§ **EXTRACT TO READ**:
--

Webtop 4.1: X11 is dead and what is Selkies, anyway?
We've now switched our Selkies desktop containers to run in Wayland mode by default, if for any reason you want to got back just set -e PIXELFLUX_WAYLAND=false as noted in the change log for each container. For x86_64, Wayland mode requires a CPU with AVX2 support (Haswell or better so basically anything made past 2013), without it the server will fall back to X11 mode. The striped x264 encoder has also been removed by default as it really only sees benefits on these older CPUs, this can be re-enabled with -e SELKIES_ENCODER="x264enc,x264enc-striped,jpeg".
After months of user interactions it has become clear many of our users seem to have some confusion about what exactly is happening in our desktop images. Admittedly, this is mostly my fault for not taking the time to document the stack in any centralized fashion. Since the main splash for the Selkies repo mentions WebRTC, most people assume we’re simply pushing a video stream into a browser over WebRTC.
This is not the case.
Selkies is a ground-up, web-native, remote desktop protocol meant to replace legacy VNC stacks and web based game streaming services as a whole. This is a generational leap that abandons the RFB (Remote FrameBuffer) protocol for something better. It is the best of both worlds with no compromise on image quality, less resource usage, and a constantly evolving feature set to truly bring a remote desktop (or application) into your web browser. We’re talking native input methods, broad client device support, clipboard integration, gamepad support, drag-and-drop file management, and multi-user collaboration.
To break down what Selkies actually is, we need to look under the hood at how it works and why we built it this way.
1. WebSockets for RGB data delivery
We use WebSockets in a custom stack to optimize the delivery of RGB pixels for desktops. Protocols like WebRTC are incredibly strict on maintaining a constant stream. You have to encode and keep sending data to the client, which is CPU intensive. That really only makes sense if you are leveraging a GPU and do not care about it churning data 24/7. While WebRTC is an advanced video delivery protocol with numerous benefits over sending video frames via binary websocket messages i.e. it can survive packet loss, it is UDP, and it is a mature technology stack. The core issue is a conventional video stream does not provide a similar desktop experience as an image based VNC solution.

--

§ **PROBLEMS TO WORK ON**:
1. According to the Webtop 4.1 article, what CPU support does Wayland mode require on x86_64?
2. Reproduce the records from their first line through the line containing "40: (399, 377)", with "top-left" switched to "upper-left" and nothing else changed. Leave the pictures out of your answer.
The Webtop 4.1 article and the records have no connection to each other.

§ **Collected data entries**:

--

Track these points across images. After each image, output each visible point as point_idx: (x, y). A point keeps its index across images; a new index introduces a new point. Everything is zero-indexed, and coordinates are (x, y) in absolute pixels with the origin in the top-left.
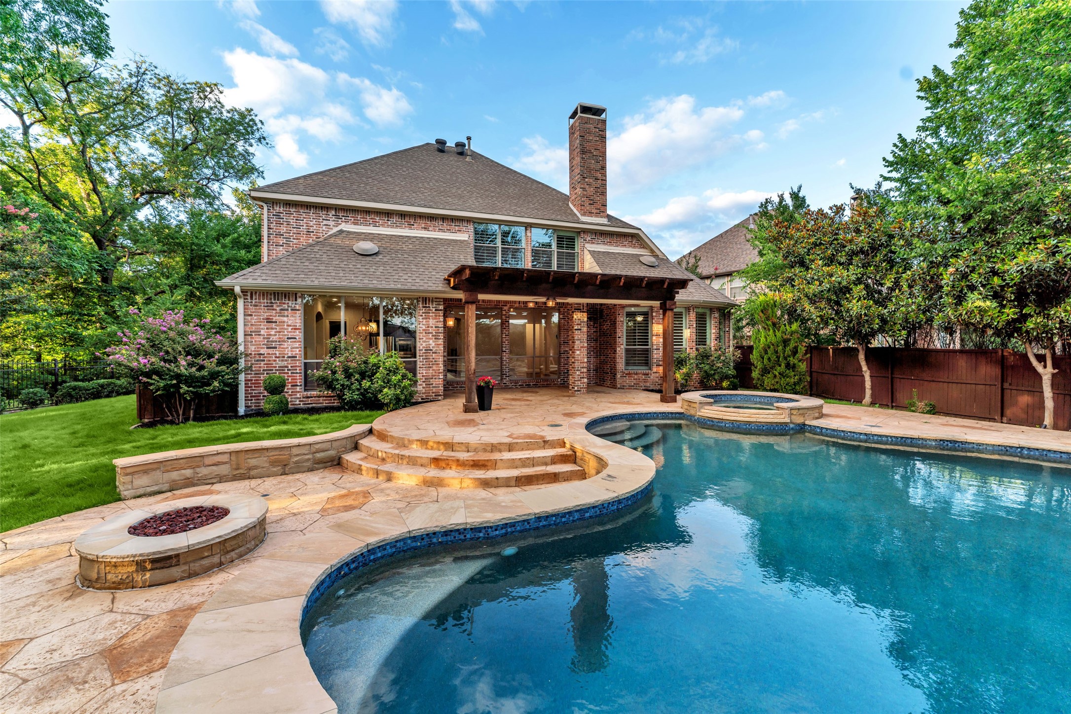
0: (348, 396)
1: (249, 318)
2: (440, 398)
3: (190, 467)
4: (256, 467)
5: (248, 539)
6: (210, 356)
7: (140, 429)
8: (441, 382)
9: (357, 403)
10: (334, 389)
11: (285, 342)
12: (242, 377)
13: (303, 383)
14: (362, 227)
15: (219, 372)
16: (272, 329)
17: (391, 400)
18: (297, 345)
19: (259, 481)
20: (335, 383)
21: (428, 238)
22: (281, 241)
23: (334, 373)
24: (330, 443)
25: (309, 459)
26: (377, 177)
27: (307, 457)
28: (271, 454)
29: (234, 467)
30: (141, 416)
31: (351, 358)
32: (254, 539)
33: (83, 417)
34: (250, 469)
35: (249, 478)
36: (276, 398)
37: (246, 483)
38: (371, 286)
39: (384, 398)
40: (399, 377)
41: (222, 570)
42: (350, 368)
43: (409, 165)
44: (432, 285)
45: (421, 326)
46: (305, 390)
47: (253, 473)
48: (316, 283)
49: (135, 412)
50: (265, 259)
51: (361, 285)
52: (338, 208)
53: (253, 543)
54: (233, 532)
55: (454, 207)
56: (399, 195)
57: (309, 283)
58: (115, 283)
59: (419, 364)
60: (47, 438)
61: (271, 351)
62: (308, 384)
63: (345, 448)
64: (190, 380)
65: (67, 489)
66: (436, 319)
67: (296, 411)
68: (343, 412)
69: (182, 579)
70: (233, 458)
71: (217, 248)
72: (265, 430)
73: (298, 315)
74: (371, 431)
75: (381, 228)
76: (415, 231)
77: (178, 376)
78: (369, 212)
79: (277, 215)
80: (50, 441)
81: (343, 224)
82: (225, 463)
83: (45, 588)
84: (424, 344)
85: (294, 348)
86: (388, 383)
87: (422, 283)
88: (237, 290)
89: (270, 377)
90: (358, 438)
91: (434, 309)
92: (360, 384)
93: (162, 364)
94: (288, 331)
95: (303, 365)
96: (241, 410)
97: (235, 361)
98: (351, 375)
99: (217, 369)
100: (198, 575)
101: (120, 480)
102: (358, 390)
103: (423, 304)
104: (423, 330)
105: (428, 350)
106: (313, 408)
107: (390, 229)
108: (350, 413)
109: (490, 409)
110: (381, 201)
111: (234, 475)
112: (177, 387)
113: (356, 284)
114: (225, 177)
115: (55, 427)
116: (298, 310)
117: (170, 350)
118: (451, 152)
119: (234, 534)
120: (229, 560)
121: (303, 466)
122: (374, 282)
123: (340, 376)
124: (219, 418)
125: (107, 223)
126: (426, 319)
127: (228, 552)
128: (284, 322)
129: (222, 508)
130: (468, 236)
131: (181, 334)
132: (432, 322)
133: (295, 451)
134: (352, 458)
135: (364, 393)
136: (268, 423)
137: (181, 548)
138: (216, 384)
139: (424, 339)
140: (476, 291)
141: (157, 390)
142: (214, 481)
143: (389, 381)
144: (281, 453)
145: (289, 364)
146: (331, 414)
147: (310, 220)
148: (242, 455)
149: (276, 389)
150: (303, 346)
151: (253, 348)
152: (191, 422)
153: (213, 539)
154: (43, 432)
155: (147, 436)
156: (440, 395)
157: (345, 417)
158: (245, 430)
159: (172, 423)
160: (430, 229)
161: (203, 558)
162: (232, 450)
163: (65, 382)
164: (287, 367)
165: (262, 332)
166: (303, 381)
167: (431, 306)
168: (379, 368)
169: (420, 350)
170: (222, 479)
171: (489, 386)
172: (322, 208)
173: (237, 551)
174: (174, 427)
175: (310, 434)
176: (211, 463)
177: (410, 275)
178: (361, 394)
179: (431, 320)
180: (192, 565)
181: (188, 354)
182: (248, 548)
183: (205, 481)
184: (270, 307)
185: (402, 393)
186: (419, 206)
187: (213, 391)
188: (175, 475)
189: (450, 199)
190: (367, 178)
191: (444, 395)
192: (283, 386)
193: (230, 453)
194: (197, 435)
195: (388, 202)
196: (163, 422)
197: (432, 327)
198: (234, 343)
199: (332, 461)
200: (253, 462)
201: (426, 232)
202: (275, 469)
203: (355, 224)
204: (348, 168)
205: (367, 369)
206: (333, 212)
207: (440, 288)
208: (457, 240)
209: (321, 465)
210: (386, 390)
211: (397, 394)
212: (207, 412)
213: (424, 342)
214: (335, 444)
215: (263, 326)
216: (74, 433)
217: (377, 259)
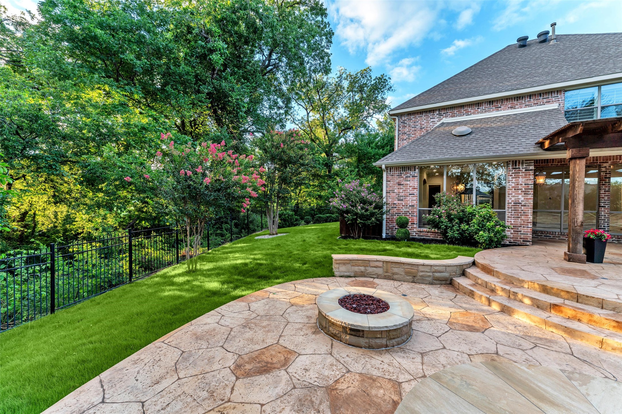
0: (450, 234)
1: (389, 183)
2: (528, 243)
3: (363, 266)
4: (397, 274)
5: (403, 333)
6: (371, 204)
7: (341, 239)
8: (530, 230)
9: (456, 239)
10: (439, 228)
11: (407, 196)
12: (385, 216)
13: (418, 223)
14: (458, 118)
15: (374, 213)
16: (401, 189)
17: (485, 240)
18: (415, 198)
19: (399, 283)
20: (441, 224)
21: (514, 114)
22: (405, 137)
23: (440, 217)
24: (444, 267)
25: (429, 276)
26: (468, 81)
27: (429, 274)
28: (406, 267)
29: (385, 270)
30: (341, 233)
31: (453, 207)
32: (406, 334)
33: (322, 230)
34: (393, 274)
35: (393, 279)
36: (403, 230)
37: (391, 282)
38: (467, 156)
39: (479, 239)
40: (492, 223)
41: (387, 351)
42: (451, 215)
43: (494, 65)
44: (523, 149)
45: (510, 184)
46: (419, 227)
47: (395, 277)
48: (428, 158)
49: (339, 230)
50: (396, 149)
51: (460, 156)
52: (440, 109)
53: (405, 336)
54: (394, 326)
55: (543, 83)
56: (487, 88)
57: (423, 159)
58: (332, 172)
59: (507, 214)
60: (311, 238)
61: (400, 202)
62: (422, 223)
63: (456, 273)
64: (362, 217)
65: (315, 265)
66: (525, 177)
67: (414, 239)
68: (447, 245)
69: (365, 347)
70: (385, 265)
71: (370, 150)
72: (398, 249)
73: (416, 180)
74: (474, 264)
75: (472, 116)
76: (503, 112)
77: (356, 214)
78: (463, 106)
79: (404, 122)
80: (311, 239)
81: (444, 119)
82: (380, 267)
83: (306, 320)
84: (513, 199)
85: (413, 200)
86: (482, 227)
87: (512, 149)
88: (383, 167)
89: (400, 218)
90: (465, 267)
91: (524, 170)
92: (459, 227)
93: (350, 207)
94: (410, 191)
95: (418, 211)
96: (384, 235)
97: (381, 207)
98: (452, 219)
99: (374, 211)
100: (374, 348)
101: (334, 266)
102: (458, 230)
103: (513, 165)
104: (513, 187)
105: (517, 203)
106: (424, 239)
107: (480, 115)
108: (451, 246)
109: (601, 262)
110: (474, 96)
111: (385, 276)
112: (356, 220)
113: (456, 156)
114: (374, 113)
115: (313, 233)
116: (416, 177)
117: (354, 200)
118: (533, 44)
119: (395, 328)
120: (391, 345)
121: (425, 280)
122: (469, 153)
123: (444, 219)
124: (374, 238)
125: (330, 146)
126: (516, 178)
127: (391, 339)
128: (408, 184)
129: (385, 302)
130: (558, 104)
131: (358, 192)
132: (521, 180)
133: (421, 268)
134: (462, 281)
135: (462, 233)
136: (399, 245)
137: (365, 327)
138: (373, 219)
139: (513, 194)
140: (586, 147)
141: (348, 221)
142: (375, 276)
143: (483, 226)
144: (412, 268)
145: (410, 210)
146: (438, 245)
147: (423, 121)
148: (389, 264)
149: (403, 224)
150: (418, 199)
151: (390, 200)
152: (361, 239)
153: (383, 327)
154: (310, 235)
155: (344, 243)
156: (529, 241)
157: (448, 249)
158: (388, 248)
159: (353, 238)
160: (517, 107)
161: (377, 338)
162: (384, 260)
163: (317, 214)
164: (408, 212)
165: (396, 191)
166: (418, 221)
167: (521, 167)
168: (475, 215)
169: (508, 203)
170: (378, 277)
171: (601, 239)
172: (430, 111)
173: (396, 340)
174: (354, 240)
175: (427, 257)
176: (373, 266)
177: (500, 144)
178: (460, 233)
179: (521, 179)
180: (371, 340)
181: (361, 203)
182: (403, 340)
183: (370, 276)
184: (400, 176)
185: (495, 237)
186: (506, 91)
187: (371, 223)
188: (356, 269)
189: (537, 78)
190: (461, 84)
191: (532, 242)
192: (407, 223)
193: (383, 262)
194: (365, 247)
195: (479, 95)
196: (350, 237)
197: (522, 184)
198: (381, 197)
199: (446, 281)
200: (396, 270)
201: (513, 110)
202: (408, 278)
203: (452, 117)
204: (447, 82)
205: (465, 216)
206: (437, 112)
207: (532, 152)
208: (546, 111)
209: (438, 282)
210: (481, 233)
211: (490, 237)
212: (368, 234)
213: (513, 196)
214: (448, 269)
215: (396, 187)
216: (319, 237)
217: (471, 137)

--

§ **ANSWER SET**:
1. AVX2 support (Haswell or better).

2.
Track these points across images. After each image, output each visible point as point_idx: (x, y). A point keeps its index across images; a new index introduces a new point. Everything is zero-indexed, and coordinates are (x, y) in absolute pixels with the origin in the upper-left.
0: (348, 396)
1: (249, 318)
2: (440, 398)
3: (190, 467)
4: (256, 467)
5: (248, 539)
6: (210, 356)
7: (140, 429)
8: (441, 382)
9: (357, 403)
10: (334, 389)
11: (285, 342)
12: (242, 377)
13: (303, 383)
14: (362, 227)
15: (219, 372)
16: (272, 329)
17: (391, 400)
18: (297, 345)
19: (259, 481)
20: (335, 383)
21: (428, 238)
22: (281, 241)
23: (334, 373)
24: (330, 443)
25: (309, 459)
26: (377, 177)
27: (307, 457)
28: (271, 454)
29: (234, 467)
30: (141, 416)
31: (351, 358)
32: (254, 539)
33: (83, 417)
34: (250, 469)
35: (249, 478)
36: (276, 398)
37: (246, 483)
38: (371, 286)
39: (384, 398)
40: (399, 377)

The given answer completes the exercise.